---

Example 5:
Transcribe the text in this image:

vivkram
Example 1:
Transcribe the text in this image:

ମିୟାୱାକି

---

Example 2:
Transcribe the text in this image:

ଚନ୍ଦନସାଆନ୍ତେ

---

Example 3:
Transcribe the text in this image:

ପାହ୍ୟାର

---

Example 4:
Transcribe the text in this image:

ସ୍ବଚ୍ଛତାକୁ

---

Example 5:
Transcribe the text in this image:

========================

Write out every line of the data above as a numbered list, omitting any blank lines.

1. ---
2. Example 5:
3. Transcribe the text in this image:
4. vivkram
5. Example 1:
6. Transcribe the text in this image:
7. ମିୟାୱାକି
8. ---
9. Example 2:
10. Transcribe the text in this image:
11. ଚନ୍ଦନସାଆନ୍ତେ
12. ---
13. Example 3:
14. Transcribe the text in this image:
15. ପାହ୍ୟାର
16. ---
17. Example 4:
18. Transcribe the text in this image:
19. ସ୍ବଚ୍ଛତାକୁ
20. ---
21. Example 5:
22. Transcribe the text in this image:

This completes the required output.